Scientists have expressed concern, in a recent article published by Biological Reviews, of the coming of a “sixth mass extinction on Earth and in fresh waters”, more and more likely according to them.
“We consider that the sixth mass extinction has probably begun,” notes a team of researchers led by Robert Cowie, professor at the Pacific Biosciences Research Center at the University of Hawaii.
“To deny it would quite simply be to go against the mountain of data which accumulates”, underline the scientists, among whom two French, the biologists Philippe Bouchet and Benoît Fontaine, both from the National Museum of Natural History of Paris.
— Bill Gates (@BillGates) July 29, 2014
“There have been five mass extinctions in the history of the planet. Could human activity lead to the sixth?,” commented billionaire philanthropist Bill Gates in 2014. Yes, for the Cowie team “there is no more room for skepticism, nor time to wonder if this is really happening.”
Biodiversity at risk
Five mass extinctions have already occurred on Earth in the past 450 million years, destroying 75% of species in a short period of time.
The team from the University of Hawaii decided to analyze this sixth extinction through the prism of the consequences of human activity on molluscs: “mammals and birds are not representative of the global threats of extinction,” warn the researchers.

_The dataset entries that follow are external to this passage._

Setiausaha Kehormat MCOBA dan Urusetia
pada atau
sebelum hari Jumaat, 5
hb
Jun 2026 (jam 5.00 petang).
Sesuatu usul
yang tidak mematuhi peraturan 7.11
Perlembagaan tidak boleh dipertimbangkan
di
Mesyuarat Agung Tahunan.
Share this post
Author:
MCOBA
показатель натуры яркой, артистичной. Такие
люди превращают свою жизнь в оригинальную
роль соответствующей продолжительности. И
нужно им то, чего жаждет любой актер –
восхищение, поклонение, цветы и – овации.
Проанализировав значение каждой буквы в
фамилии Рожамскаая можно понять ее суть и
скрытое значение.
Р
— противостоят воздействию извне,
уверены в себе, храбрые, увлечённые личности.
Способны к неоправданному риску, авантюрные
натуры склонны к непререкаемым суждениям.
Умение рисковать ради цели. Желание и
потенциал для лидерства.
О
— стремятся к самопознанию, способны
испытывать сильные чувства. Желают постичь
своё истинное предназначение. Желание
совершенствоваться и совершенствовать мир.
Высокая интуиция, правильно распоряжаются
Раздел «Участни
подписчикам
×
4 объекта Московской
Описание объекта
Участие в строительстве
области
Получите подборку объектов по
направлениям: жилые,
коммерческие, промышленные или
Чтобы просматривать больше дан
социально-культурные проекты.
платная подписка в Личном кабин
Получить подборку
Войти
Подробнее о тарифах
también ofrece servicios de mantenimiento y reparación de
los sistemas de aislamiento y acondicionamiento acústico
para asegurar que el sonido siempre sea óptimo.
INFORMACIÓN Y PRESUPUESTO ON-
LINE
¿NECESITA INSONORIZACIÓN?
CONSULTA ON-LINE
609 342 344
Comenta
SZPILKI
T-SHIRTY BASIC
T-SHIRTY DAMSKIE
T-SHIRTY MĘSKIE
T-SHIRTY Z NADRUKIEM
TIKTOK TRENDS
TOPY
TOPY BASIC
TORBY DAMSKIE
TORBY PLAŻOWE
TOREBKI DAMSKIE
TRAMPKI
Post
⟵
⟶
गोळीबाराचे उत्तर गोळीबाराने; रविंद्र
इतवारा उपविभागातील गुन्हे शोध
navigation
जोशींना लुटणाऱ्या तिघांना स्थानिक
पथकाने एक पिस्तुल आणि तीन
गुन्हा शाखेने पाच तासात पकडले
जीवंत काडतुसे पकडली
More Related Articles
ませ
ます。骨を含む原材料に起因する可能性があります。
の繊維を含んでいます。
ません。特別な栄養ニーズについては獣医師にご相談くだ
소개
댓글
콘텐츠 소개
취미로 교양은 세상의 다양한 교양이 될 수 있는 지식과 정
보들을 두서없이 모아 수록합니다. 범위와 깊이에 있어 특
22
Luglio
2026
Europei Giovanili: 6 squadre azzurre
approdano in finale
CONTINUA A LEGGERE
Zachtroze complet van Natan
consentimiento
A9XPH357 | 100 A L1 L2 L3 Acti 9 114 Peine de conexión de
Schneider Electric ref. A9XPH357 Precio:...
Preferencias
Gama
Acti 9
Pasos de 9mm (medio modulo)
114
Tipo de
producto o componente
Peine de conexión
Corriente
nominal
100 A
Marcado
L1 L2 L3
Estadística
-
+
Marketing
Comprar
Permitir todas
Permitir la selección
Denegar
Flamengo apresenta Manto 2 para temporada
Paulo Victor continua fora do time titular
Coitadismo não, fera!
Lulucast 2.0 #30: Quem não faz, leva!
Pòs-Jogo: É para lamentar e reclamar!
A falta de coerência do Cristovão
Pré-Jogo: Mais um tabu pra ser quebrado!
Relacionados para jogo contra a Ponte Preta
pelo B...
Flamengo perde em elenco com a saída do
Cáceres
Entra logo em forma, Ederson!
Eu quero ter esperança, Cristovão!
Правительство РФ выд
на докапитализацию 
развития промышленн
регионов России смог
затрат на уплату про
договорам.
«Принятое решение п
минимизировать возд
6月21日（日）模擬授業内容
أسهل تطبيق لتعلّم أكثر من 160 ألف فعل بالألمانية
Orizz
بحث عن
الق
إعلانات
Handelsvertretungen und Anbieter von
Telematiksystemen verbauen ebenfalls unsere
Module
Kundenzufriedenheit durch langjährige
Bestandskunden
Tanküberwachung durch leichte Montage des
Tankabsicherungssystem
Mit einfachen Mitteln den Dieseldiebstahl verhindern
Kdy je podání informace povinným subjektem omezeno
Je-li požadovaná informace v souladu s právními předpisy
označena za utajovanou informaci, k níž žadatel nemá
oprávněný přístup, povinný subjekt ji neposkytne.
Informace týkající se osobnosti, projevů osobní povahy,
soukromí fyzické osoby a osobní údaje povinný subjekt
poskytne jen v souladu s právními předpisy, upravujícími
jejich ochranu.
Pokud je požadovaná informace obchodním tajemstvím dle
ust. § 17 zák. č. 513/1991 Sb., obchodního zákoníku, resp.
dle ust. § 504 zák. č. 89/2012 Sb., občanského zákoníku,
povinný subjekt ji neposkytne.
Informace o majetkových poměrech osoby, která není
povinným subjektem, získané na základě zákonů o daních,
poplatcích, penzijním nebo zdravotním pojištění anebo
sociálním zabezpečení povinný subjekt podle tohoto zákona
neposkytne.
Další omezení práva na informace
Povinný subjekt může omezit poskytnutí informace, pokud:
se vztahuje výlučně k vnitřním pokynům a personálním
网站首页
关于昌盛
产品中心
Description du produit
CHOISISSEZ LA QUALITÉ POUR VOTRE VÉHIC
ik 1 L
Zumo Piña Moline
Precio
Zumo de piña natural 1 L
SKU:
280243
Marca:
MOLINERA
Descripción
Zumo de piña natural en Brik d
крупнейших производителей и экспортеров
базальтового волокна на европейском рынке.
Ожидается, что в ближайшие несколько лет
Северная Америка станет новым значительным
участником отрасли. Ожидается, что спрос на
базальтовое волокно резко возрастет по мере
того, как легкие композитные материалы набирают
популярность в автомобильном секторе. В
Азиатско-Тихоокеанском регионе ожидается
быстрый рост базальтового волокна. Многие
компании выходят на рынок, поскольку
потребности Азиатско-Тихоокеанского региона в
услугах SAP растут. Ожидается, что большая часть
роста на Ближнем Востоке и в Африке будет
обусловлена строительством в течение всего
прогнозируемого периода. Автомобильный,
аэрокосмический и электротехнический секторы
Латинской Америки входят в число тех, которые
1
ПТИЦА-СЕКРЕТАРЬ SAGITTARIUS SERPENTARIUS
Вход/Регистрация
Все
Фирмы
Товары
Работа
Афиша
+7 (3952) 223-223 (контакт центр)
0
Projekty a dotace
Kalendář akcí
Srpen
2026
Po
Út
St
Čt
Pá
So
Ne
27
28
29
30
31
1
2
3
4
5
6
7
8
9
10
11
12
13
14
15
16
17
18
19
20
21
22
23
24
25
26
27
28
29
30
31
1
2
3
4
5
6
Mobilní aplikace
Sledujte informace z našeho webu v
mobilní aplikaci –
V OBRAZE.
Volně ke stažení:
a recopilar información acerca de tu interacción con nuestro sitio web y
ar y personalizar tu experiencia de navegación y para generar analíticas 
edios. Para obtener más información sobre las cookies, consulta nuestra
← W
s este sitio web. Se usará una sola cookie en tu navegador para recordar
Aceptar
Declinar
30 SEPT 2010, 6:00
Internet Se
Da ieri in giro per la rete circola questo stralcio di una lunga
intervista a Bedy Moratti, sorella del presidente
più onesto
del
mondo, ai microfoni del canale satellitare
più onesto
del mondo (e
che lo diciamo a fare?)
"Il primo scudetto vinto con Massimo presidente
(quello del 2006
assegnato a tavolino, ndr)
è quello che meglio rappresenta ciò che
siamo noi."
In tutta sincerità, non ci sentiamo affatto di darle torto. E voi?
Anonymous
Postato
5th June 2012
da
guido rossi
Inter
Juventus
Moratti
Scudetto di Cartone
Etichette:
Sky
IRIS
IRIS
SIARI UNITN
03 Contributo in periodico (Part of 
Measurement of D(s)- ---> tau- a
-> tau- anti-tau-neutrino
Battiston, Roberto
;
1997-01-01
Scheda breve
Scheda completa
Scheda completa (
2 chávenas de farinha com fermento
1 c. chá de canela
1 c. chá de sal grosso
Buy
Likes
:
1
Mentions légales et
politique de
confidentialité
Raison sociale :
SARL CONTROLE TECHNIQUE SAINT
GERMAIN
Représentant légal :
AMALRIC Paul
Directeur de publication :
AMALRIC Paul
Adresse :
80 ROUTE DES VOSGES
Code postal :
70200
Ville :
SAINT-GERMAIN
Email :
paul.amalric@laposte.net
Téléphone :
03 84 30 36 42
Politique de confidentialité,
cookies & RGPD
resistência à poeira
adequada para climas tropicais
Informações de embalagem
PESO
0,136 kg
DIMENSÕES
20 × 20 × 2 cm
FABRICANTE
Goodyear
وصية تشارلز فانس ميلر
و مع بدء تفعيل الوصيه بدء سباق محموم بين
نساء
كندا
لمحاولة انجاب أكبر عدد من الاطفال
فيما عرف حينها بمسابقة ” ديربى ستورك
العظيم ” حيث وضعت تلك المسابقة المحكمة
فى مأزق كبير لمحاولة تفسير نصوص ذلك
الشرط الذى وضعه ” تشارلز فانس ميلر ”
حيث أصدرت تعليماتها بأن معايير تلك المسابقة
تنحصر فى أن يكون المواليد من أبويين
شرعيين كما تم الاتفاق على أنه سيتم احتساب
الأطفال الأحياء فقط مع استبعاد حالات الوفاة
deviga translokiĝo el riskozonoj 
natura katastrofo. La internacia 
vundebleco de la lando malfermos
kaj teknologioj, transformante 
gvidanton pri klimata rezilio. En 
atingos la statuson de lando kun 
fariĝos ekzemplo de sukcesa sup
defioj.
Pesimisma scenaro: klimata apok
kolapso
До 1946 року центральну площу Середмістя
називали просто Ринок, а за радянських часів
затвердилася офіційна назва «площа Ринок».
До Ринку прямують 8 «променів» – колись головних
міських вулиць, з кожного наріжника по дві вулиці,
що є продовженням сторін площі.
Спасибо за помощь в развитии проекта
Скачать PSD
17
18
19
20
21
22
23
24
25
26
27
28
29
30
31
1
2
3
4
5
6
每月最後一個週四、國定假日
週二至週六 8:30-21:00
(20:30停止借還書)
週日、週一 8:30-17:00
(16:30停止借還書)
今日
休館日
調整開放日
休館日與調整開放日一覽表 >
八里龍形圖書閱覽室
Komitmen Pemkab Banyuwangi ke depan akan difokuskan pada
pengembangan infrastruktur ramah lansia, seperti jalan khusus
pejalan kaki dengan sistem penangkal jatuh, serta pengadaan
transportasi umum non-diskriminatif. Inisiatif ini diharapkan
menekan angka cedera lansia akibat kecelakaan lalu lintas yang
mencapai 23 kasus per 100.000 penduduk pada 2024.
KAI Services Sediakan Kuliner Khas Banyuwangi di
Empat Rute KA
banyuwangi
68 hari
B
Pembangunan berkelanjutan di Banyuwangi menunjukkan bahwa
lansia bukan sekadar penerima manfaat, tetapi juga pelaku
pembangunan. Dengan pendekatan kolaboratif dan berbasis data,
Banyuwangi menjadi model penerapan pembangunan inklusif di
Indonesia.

“All the estimates made indicate a current rate of extinction much higher than in the past,” they warn. Since the beginning of the 16th century, human activity has indeed caused the disappearance of 7.5 to 13% of species.
“This attitude of laissez-faire in the face of the current crisis is immoral”, insist the researchers in the article. “This disaster cannot end in a positive way.”
Faced with this daunting challenge, they say, it would be necessary at least to “collect”, in museums, these endangered specimens: “in 200, 300 or 500 years, people will be able to come and admire what lived on our earth.”